*Exercise aim:* What number of lines in the records below hold the word "WebSocket"? Give that number alone.

*Data for processing:*
————

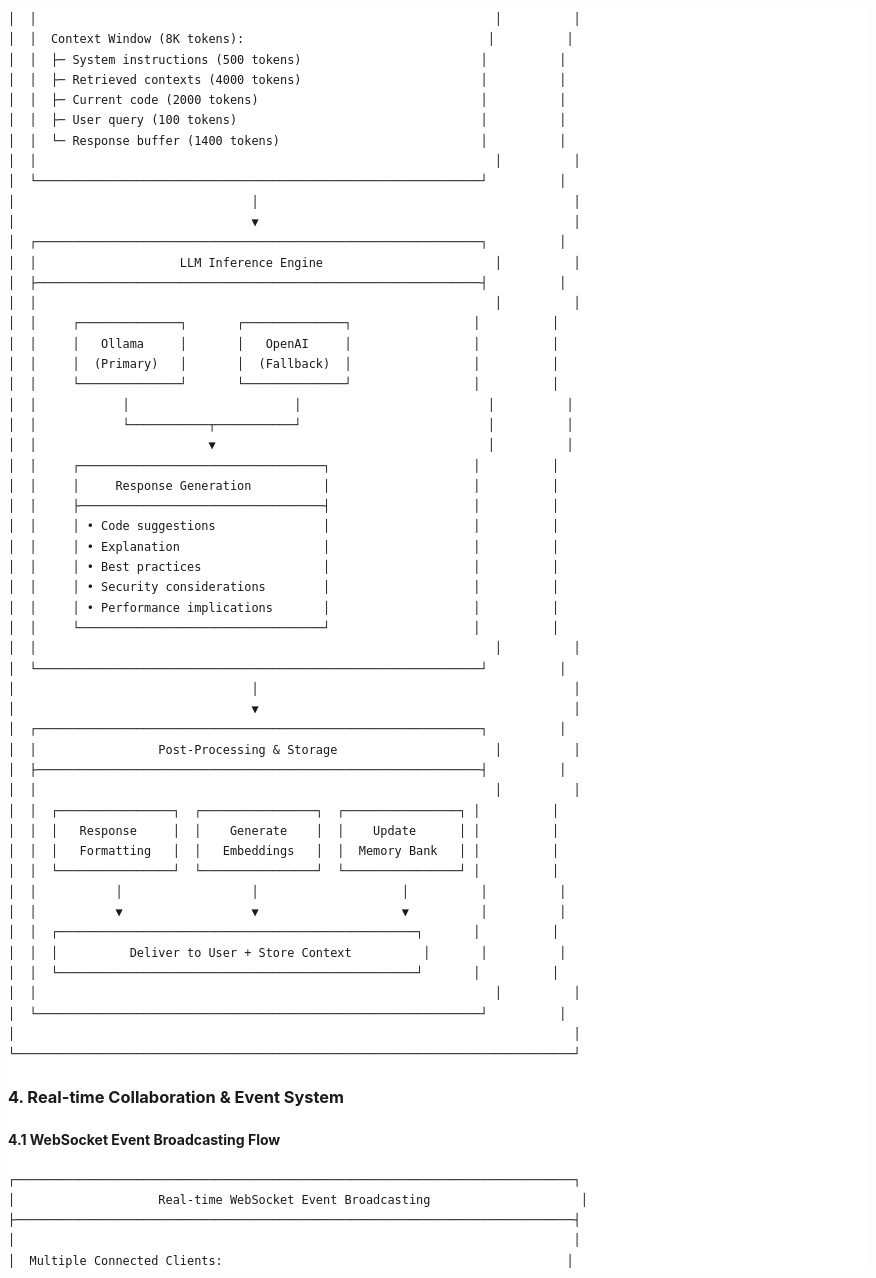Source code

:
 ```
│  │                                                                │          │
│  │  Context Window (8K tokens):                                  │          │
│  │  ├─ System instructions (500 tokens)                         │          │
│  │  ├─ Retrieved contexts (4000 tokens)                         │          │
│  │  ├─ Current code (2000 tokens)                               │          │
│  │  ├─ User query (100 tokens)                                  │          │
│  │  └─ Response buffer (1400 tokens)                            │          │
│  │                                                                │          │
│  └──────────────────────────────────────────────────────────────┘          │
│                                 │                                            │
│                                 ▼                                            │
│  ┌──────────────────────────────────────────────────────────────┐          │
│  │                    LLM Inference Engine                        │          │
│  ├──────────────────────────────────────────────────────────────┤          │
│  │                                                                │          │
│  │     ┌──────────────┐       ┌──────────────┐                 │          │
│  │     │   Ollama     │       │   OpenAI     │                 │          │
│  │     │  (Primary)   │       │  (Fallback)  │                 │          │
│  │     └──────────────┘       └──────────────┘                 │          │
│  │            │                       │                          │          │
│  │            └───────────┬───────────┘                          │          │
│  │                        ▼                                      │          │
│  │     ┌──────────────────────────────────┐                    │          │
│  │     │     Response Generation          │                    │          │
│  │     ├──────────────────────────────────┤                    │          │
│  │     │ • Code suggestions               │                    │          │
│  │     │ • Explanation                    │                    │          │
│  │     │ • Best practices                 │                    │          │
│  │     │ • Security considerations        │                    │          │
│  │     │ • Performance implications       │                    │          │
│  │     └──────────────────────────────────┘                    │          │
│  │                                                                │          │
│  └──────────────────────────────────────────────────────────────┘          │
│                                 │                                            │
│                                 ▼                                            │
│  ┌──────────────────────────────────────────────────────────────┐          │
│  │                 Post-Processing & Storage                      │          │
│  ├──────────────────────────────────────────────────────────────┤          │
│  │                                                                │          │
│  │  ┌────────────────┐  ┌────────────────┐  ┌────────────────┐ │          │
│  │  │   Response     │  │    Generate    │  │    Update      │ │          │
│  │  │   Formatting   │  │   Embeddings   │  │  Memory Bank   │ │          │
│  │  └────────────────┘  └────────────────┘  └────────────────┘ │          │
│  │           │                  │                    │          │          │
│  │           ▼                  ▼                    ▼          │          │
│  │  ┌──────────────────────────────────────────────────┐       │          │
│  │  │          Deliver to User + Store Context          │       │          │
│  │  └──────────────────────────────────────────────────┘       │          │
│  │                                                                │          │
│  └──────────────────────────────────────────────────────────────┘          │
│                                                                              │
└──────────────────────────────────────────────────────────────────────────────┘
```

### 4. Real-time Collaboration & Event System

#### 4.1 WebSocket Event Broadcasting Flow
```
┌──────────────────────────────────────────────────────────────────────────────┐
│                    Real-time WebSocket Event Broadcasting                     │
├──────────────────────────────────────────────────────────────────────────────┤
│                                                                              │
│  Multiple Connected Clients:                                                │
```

————

*Completed task:* 2